Schriftliche Aufgabe 1 — Gib die Zeilen der Datensätze von der Zeile mit „name: Cognoscetur;“ bis zum Ende der Datensätze unverändert aus, beide Enden eingeschlossen.

::: Ausgangstext :::

RACE SMART

Training Peak-Phase: Raceday
Training Peak-Phase: Raceday

Alle gelungenen Wettkämpfe verlaufen ungefähr gleich. Die Gründe des Scheiterns sind ebenfalls fast immer dieselben. Wenn das monatelange Training erledigt ist und man sich endlich im großen Rennen befindet, entscheiden vor allem zwei Dinge darüber, ob man die verdiente Ernte einfährt oder nicht: das Pacing, also die kluge Einteilung der Kräfte über die Wettkampfdistanz, und die Ernährung während des Wettkampfs. Beide Aspekte des „Race smart“ sind vor allem auf der Langdistanz entscheidend für den Erfolg, aber schwierig umzusetzen. Und deshalb konzentriert sich Triathloncoach Arne Dyck vom Trainingsportal triathlon-szene.de im Folgenden auch auf die Königsdisziplin im Triathlon.

Die Schwierigkeit und die Bedeutung eines intelligenten Pacings auf der Langdistanz ergeben sich aus der Tatsache, dass man die Folgen eines überzogenen Tempos meistens erst Stunden später im Rennen zu spüren bekommt. Was man zu optimistisch auf dem Rad leistete, beschert vielen Triathleten einen Wandertag beim Marathon. Diese indirekte und zeitverzögerte Verbindung zwischen einem zu hohen Tempo und den späteren Folgen macht das Pacing ausgesprochen schwierig. Bei den kürzeren Wettkampfdistanzen, deren Tempo sich in der Nähe der anaeroben Schwelle abspielt, bekommt man ein regulierendes Feedback auf ein zu hohes Tempo innerhalb weniger Minuten: Es bleibt einem schlicht die Luft weg, also macht man etwas langsamer. Auf der Langdistanz ist das Tempo hingegen stets moderat. Auch die weltbesten Langstreckler bewegen sich im Rennen meist im unteren GA2-Bereich.

Die Ursache dafür liegt im Energieverbrauch. Die zur Verfügung stehende Energiemenge ist begrenzt. Jeder Sportler kann nur dasjenige Tempo anschlagen, das er bis ins Ziel mit Energie zu versorgen in der Lage ist. Bewegt er sich zu schnell, ist der Tank leer, bevor der Zielbogen erreicht wurde. Der Energieverbrauch ist daher der zentrale Leitgedanke beim Pacing auf der Langdistanz. Dabei gilt stets: weg ist weg. Was man am Solarer Berg verballert hat, fehlt einem beim Marathon an der Lände.

Los geht’s!

Am Start geht es meistens etwas hektisch zu. Die ersten paar Minuten schwimmt man in der Regel über seine Verhältnisse, danach muss man seine realistische Geschwindigkeit finden. Da man unterwegs selten auf die Uhr schauen kann, bleibt das eine Gefühlssache, mit der man sich im Training vertraut machen sollte. Im Zweifel gilt es, cool zu bleiben, denn der Tag ist noch lang.

:::

Schriftliche Aufgabe 2 — Übertrage diesen Satz aus dem Ausgangstext ins Englische: „Jeder Sportler kann nur dasjenige Tempo anschlagen, das er bis ins Ziel mit Energie zu versorgen in der Lage ist.“

::: Bereitgestellte Datensätze :::

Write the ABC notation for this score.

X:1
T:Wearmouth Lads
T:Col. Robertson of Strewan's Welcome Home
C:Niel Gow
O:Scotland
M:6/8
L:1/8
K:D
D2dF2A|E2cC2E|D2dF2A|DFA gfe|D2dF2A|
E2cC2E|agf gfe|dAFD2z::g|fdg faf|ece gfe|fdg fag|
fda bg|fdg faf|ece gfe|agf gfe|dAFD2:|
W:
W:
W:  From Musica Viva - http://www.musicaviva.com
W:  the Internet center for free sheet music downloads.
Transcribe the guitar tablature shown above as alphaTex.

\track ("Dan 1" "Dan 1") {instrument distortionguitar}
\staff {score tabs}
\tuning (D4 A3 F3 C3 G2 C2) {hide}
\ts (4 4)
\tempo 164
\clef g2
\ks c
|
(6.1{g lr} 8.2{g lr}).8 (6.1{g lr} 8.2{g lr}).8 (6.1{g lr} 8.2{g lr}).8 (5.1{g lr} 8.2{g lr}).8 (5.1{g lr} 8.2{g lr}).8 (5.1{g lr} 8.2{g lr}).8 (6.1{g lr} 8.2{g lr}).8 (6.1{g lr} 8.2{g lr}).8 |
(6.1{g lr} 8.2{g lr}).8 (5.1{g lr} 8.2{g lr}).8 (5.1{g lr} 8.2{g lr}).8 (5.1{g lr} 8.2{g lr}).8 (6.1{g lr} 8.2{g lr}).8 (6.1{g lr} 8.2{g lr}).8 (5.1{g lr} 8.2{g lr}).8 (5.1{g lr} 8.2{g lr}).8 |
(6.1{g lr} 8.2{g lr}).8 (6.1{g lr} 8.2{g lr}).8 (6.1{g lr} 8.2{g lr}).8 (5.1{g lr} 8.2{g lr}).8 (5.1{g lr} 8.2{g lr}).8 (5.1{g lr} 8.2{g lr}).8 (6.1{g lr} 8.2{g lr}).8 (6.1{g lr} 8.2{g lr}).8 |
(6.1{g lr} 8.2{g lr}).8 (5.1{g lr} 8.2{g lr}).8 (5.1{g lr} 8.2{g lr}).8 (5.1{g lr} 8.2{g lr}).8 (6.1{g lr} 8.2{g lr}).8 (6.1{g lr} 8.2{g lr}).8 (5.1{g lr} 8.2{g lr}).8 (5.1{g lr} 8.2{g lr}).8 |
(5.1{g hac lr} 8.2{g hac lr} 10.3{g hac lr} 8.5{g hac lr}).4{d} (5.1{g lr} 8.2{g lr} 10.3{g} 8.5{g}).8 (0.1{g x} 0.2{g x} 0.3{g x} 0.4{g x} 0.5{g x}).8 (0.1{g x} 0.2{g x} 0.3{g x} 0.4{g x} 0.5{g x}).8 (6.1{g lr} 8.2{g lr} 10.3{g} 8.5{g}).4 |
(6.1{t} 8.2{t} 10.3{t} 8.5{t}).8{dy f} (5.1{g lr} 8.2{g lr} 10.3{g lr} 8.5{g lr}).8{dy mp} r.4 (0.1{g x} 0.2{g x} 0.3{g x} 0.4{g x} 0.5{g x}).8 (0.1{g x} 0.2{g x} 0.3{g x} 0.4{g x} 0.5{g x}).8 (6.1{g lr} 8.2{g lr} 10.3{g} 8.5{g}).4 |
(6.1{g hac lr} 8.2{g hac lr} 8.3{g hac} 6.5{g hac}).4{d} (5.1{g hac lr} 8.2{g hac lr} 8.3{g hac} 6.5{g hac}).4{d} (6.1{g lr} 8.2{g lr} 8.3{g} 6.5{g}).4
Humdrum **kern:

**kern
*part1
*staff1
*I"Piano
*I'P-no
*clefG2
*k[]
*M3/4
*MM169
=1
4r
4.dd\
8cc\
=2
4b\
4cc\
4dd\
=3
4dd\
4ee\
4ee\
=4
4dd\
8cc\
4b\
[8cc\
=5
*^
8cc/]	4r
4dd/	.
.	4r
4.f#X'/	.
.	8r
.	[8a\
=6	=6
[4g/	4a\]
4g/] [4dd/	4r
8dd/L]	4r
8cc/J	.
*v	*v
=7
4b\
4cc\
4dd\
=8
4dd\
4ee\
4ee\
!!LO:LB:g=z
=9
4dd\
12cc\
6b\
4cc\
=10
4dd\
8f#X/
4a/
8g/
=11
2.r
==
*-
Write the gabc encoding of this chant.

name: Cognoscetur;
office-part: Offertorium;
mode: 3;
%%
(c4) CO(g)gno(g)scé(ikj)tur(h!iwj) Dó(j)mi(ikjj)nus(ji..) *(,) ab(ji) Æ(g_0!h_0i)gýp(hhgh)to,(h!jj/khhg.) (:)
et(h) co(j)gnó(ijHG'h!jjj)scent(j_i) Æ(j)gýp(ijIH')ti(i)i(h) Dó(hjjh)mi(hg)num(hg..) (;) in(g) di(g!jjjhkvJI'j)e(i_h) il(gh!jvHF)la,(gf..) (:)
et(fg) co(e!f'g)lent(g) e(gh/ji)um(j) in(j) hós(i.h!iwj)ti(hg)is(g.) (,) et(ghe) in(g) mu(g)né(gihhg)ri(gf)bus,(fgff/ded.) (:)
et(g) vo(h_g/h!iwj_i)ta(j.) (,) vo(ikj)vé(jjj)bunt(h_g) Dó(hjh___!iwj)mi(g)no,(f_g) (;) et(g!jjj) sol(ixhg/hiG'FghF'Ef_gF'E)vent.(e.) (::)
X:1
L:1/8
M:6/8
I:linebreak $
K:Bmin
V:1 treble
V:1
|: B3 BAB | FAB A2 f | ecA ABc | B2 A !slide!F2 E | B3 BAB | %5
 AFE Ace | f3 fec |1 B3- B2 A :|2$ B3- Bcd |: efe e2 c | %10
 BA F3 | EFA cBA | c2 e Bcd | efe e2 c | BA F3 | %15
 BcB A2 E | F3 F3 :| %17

:::

Antwort zur Übung 1 —
name: Cognoscetur;
office-part: Offertorium;
mode: 3;
%%
(c4) CO(g)gno(g)scé(ikj)tur(h!iwj) Dó(j)mi(ikjj)nus(ji..) *(,) ab(ji) Æ(g_0!h_0i)gýp(hhgh)to,(h!jj/khhg.) (:)
et(h) co(j)gnó(ijHG'h!jjj)scent(j_i) Æ(j)gýp(ijIH')ti(i)i(h) Dó(hjjh)mi(hg)num(hg..) (;) in(g) di(g!jjjhkvJI'j)e(i_h) il(gh!jvHF)la,(gf..) (:)
et(fg) co(e!f'g)lent(g) e(gh/ji)um(j) in(j) hós(i.h!iwj)ti(hg)is(g.) (,) et(ghe) in(g) mu(g)né(gihhg)ri(gf)bus,(fgff/ded.) (:)
et(g) vo(h_g/h!iwj_i)ta(j.) (,) vo(ikj)vé(jjj)bunt(h_g) Dó(hjh___!iwj)mi(g)no,(f_g) (;) et(g!jjj) sol(ixhg/hiG'FghF'Ef_gF'E)vent.(e.) (::)
X:1
L:1/8
M:6/8
I:linebreak $
K:Bmin
V:1 treble
V:1
|: B3 BAB | FAB A2 f | ecA ABc | B2 A !slide!F2 E | B3 BAB | %5
 AFE Ace | f3 fec |1 B3- B2 A :|2$ B3- Bcd |: efe e2 c | %10
 BA F3 | EFA cBA | c2 e Bcd | efe e2 c | BA F3 | %15
 BcB A2 E | F3 F3 :| %17

Antwort zur Übung 2 — Every athlete can only maintain the pace that they are able to supply with energy all the way to the finish.